As the fetal funeral makes its way to becoming an established rite of the 21st century, advocates in the field also predict the rise of ceremonies to mark pregnancy losses even before a woman is actually pregnant.
Ms. Ferguson said PBSO anticipates women and couples will soon be commemorating the loss of unused embryos created at fertility clinics: “An embryo in dry ice for four or five years can be as much as a baby as a newborn is to parents,” she said. “It's not weird or bizarre to feel that grief.”
This, Ms. Ferguson knows from personal experience. Since joining PBSO in 2001, she has suffered 11 early pregnancy losses with embryos created through assisted reproductive technology, some after just a few hours. She did manage to carry twin girls to 26 weeks.

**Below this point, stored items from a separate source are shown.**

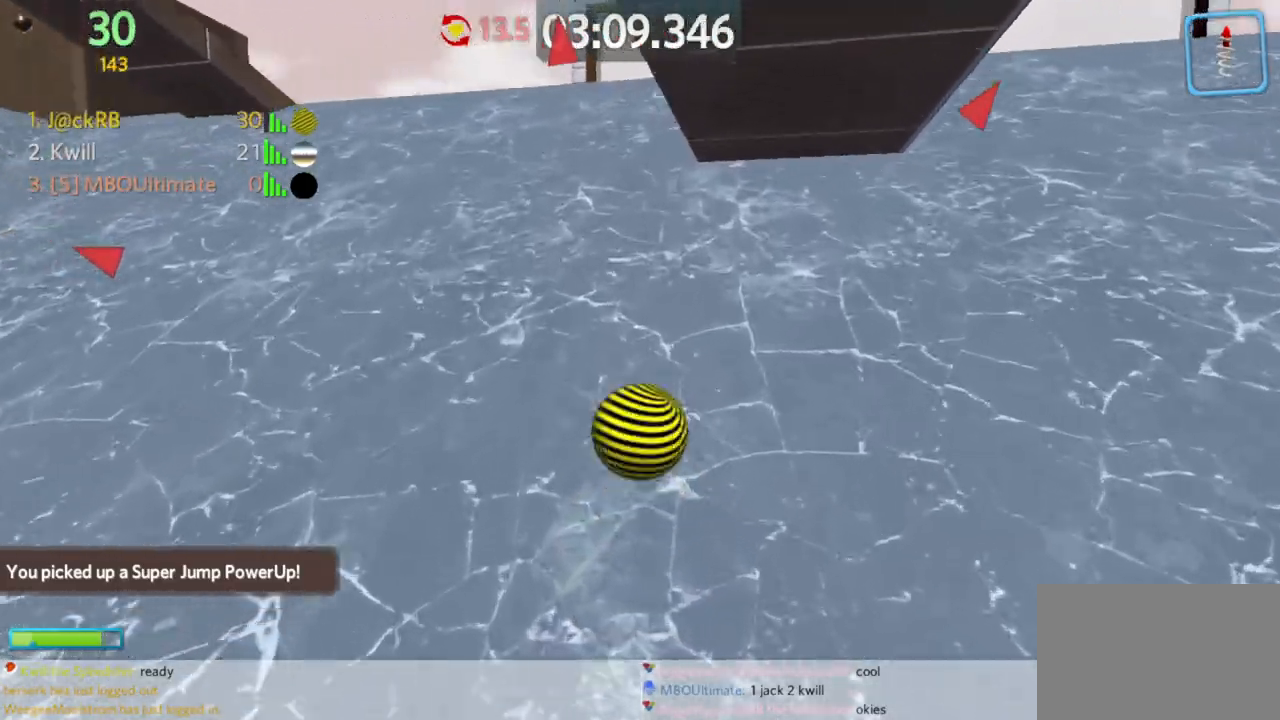
{"keys": ["d", "w"], "mouse": [], "events": [[67, "a", "up"], [67, "d", "down"], [200, "d", "up"], [200, "space", "up"], [333, "d", "down"]]}
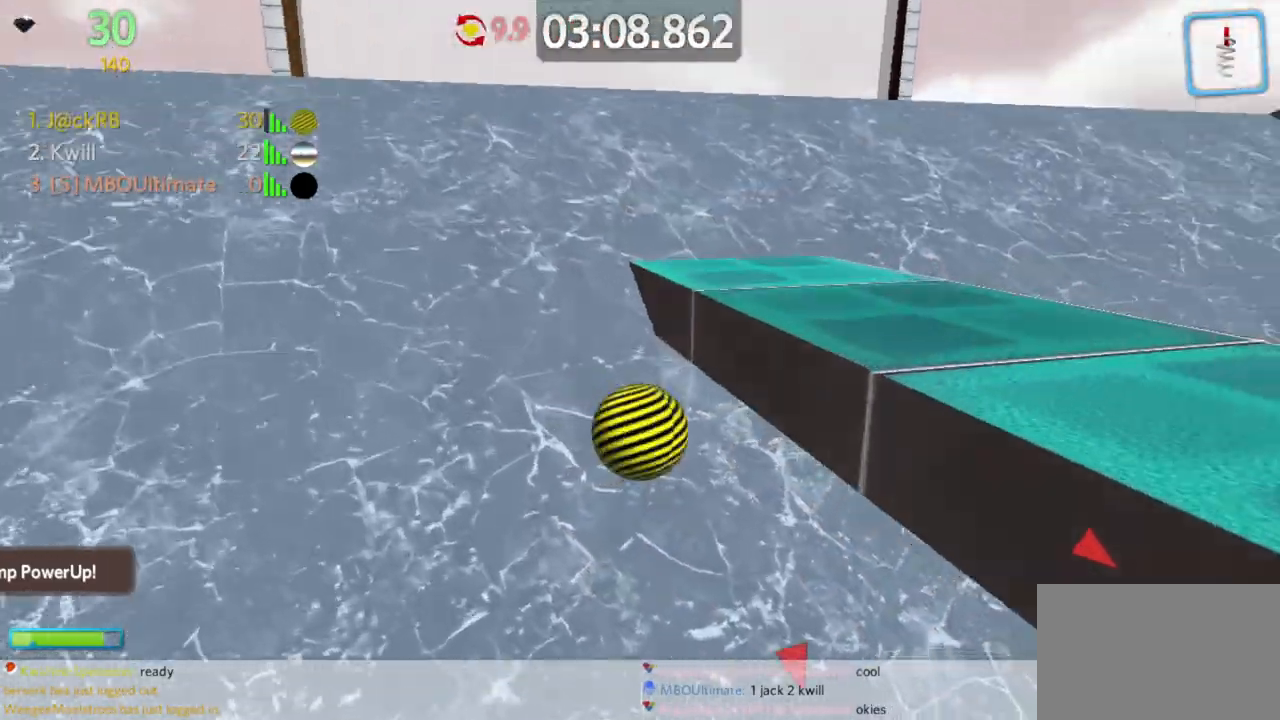
{"keys": ["d", "w"], "mouse": [], "events": [[167, "space", "down"], [400, "space", "up"]]}
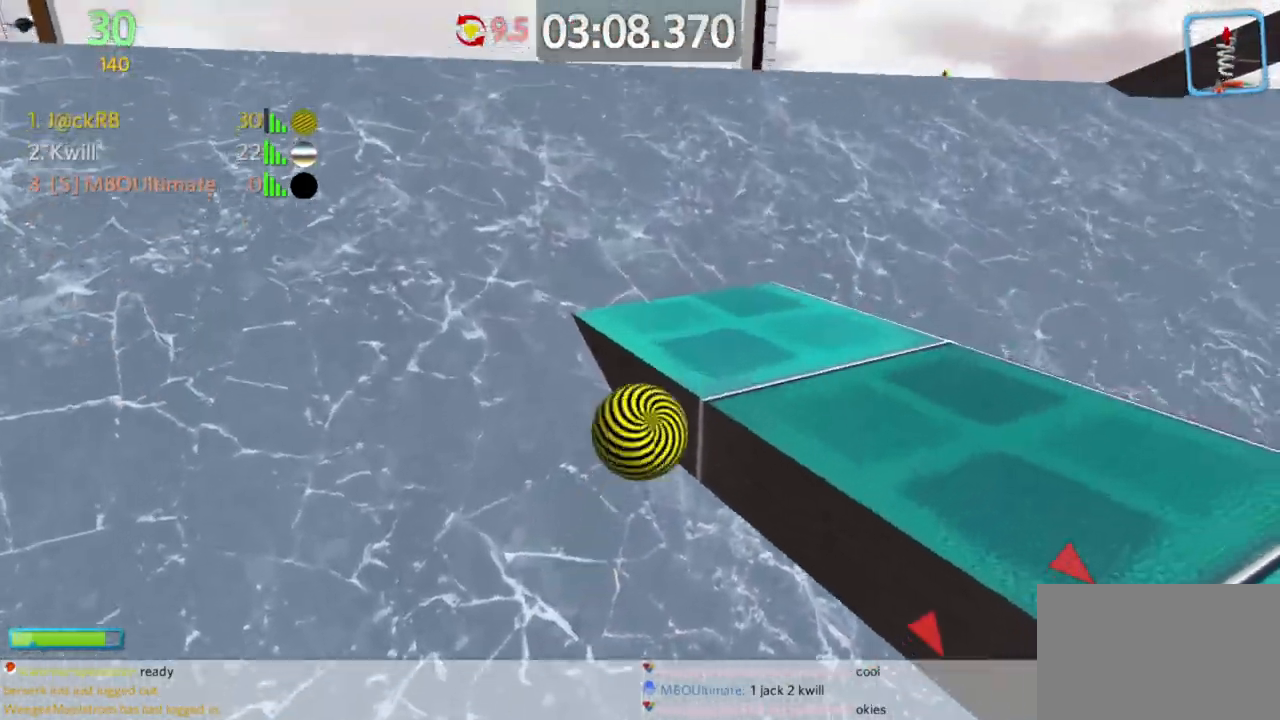
{"keys": ["d"], "mouse": [], "events": [[133, "w", "up"], [233, "s", "down"], [333, "s", "up"], [367, "s", "down"], [417, "s", "up"]]}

One lived a few hours, the other six months.
“People can wonder how you can be concerned about embryos after only two hours,” she said. But Ms. Ferguson had planned a career change, and started a college fund for her unborn children when they were mere cells in a dish.
Even when parents choose to discard the embryos, she said, “because they feel they have had all their children, or the couple splits up and practically it makes no sense,” it is still a loss like any other.
“Our technology is advancing faster than our ethical and moral abilities to deal with all the implications,” Ms. Ferguson said. “We can make these little babies. We need to be aware of what it means to be able to do that and what to do when we lose them.”
Carolyn Abraham is The Globe and Mail's medical reporter.